Getting such access may not be easy, but pressure from The Times and critics of the government’s approach could force the administration’s hand. And there is no shortage of critics, from multiple points on the political compass.

Kenneth Anderson, an American University law professor who told me he is a “centrist conservative” on national security issues, said he supports the use of drone technology for counterterrorism but cannot abide how the administration is handling the program publicly.

“One area in which I have been relentless in criticism of the Obama administration has been their refusal to say anything about it, and at the same time essentially conducting the foreign policy of the U.S. by leaked journalism,” he said. “I just don’t think that is acceptable.”

The dissonance has carried into the courtroom. Hina Shamsi, who heads the American Civil Liberties Union’s National Security Project, said the A.C.L.U. has tried twice in federal court — unsuccessfully — to force the government to disclose its legal rationale for the targeted killings and to provide information about collateral damage, which is hard for reporters to obtain in the dangerous, remote places where drones are used.
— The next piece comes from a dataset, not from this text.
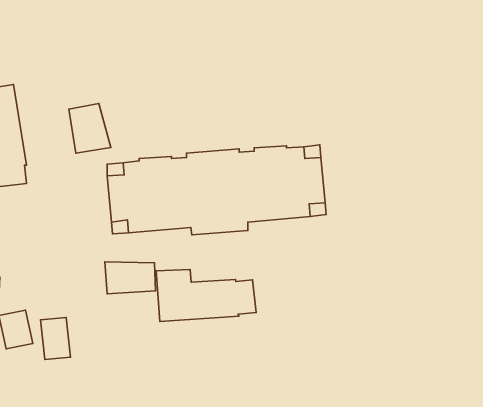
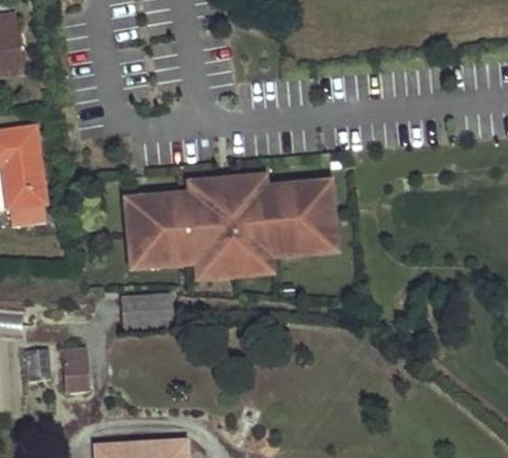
building: [69,104,111,153] -> none
building: [156,269,256,321] -> none

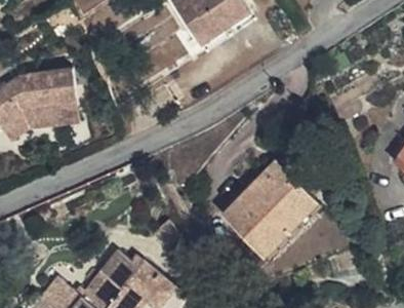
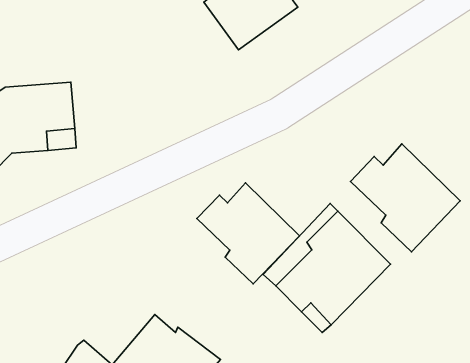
building: none -> [350,144,460,252]
building: none -> [197,183,299,284]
“The government has refused to provide a detailed legal justification for the program through the courts and to the public, even as government officials make off-the-record and unverifiable statements to the press claiming specific strikes are legal or that civilian casualties have not occurred,” she said. “This undermines both real transparency and the rule of law.”

John O. Brennan, the president’s top aide for counterterrorism, gave a speech last month at Harvard Law School offering a broad outline of the case for using military force against Al Qaeda away from the battlefield. In the question-and-answer period that followed, a questioner ambushed him by asking point-blank: “Does the C.I.A. have a drone program?”

While Mr. Brennan struggled to suppress a smile, he said, “If the agency did have such a program, I’m sure it would be done with the utmost care, precision …” and the next part was garbled by the laughter of the audience.

It can’t be good when the government is reduced to playing coy over such a serious matter. So it is incumbent on The Times to do everything possible to pierce the veil — not to expose operational details that would jeopardize national security, but to force accountability over issues like the legal rationale and civilian casualties.

But what can it do that it hasn’t done? The answer is simply: more and better. Barry Sussman, editor of the Web site NiemanWatchdog.org, suggested the drone program is worth its own beat, which could include on-the-record examination of civil liberties questions, military effectiveness, relations with other nations, Congressional oversight, budget and other facets.

“Solid reporting on these issues could enhance press credibility, countering what might be lost by accepting background briefings,” he said.

The Times says, and with some merit, that it is doing all this. But the fact remains that the government’s exuberance in talking — strictly on its own terms — about the C.I.A. drone strikes is a provocation that must be answered.

The public has a right to know, and assess, the legal rationale for these extraordinary and highly visible state killings. The public should have documented details concerning civilian casualties of the drone strikes. And The Times should do all it can to force this information out into the open.